What to produce → Which lines of the data contain the string "heeft"? Show each of them.

Data excerpts →
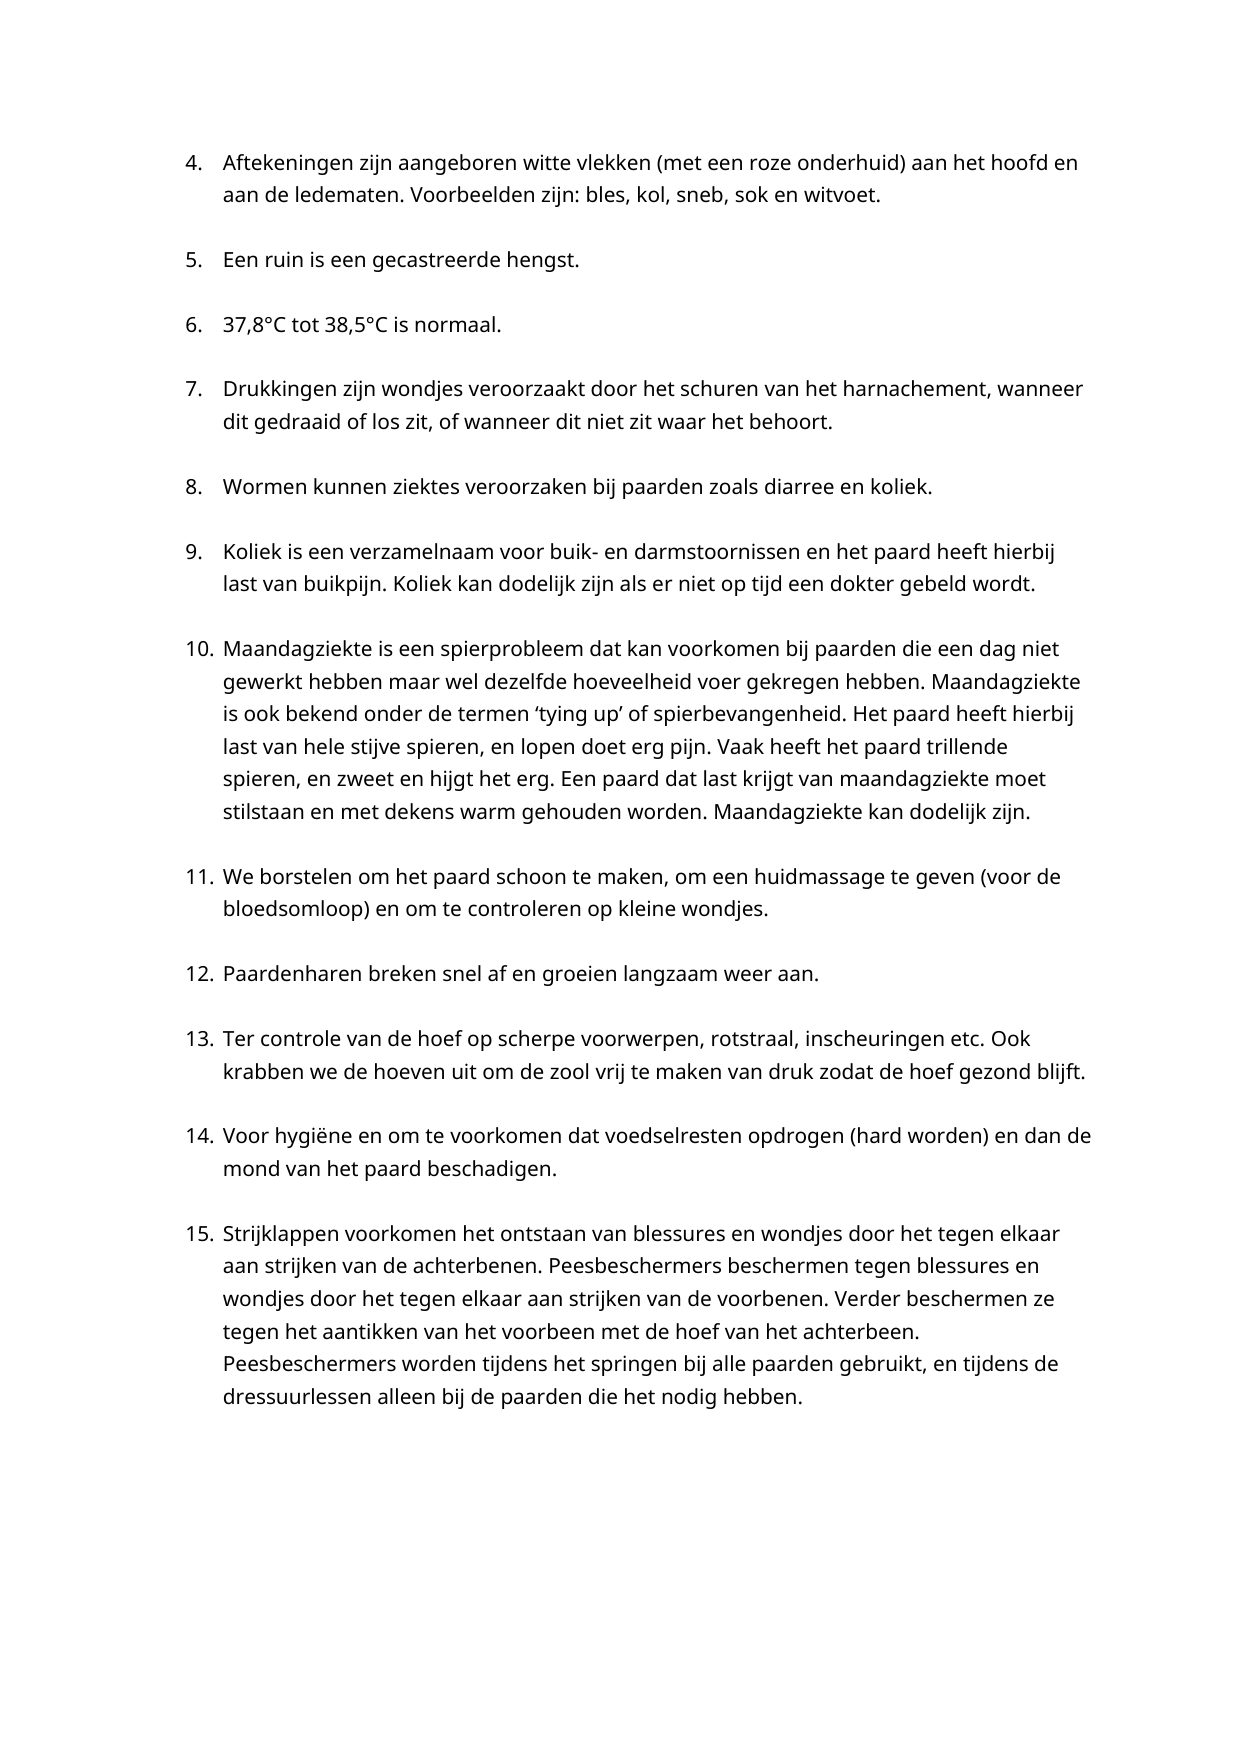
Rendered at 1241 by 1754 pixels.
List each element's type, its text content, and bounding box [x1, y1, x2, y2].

list We borstelen om het paard schoon te maken, om een huidmassage te geven (voor de bloedsomloop) en om te controleren op kleine wondjes. [185, 862, 1093, 955]
list Drukkingen zijn wondjes veroorzaakt door het schuren van het harnachement, wanneer dit gedraaid of los zit, of wanneer dit niet zit waar het behoort. [185, 374, 1093, 468]
list Paardenharen breken snel af en groeien langzaam weer aan. [185, 959, 1093, 1020]
list Een ruin is een gecastreerde hengst. [185, 245, 1093, 306]
list Wormen kunnen ziektes veroorzaken bij paarden zoals diarree en koliek. [185, 472, 1093, 533]
list Maandagziekte is een spierprobleem dat kan voorkomen bij paarden die een dag niet gewerkt hebben maar wel dezelfde hoeveelheid voer gekregen hebben. Maandagziekte is ook bekend onder de termen ‘tying up’ of spierbevangenheid. Het paard heeft hierbij last van hele stijve spieren, en lopen doet erg pijn. Vaak heeft het paard trillende spieren, en zweet en hijgt het erg. Een paard dat last krijgt van maandagziekte moet stilstaan en met dekens warm gehouden worden. Maandagziekte kan dodelijk zijn. [185, 634, 1093, 858]
list Ter controle van de hoef op scherpe voorwerpen, rotstraal, inscheuringen etc. Ook krabben we de hoeven uit om de zool vrij te maken van druk zodat de hoef gezond blijft. [185, 1024, 1093, 1117]
list Koliek is een verzamelnaam voor buik- en darmstoornissen en het paard heeft hierbij last van buikpijn. Koliek kan dodelijk zijn als er niet op tijd een dokter gebeld wordt. [185, 537, 1093, 630]
list Aftekeningen zijn aangeboren witte vlekken (met een roze onderhuid) aan het hoofd en aan de ledematen. Voorbeelden zijn: bles, kol, sneb, sok en witvoet. [185, 148, 1093, 241]
list 37,8°C tot 38,5°C is normaal. [185, 310, 1093, 370]
list Voor hygiëne en om te voorkomen dat voedselresten opdrogen (hard worden) en dan de mond van het paard beschadigen. [185, 1122, 1093, 1215]
list Strijklappen voorkomen het ontstaan van blessures en wondjes door het tegen elkaar aan strijken van de achterbenen. Peesbeschermers beschermen tegen blessures en wondjes door het tegen elkaar aan strijken van de voorbenen. Verder beschermen ze tegen het aantikken van het voorbeen met de hoef van het achterbeen. Peesbeschermers worden tijdens het springen bij alle paarden gebruikt, en tijdens de dressuurlessen alleen bij de paarden die het nodig hebben. [185, 1219, 1093, 1573]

Solution for this task →
list Maandagziekte is een spierprobleem dat kan voorkomen bij paarden die een dag niet gewerkt hebben maar wel dezelfde hoeveelheid voer gekregen hebben. Maandagziekte is ook bekend onder de termen ‘tying up’ of spierbevangenheid. Het paard heeft hierbij last van hele stijve spieren, en lopen doet erg pijn. Vaak heeft het paard trillende spieren, en zweet en hijgt het erg. Een paard dat last krijgt van maandagziekte moet stilstaan en met dekens warm gehouden worden. Maandagziekte kan dodelijk zijn. [185, 634, 1093, 858]
list Koliek is een verzamelnaam voor buik- en darmstoornissen en het paard heeft hierbij last van buikpijn. Koliek kan dodelijk zijn als er niet op tijd een dokter gebeld wordt. [185, 537, 1093, 630]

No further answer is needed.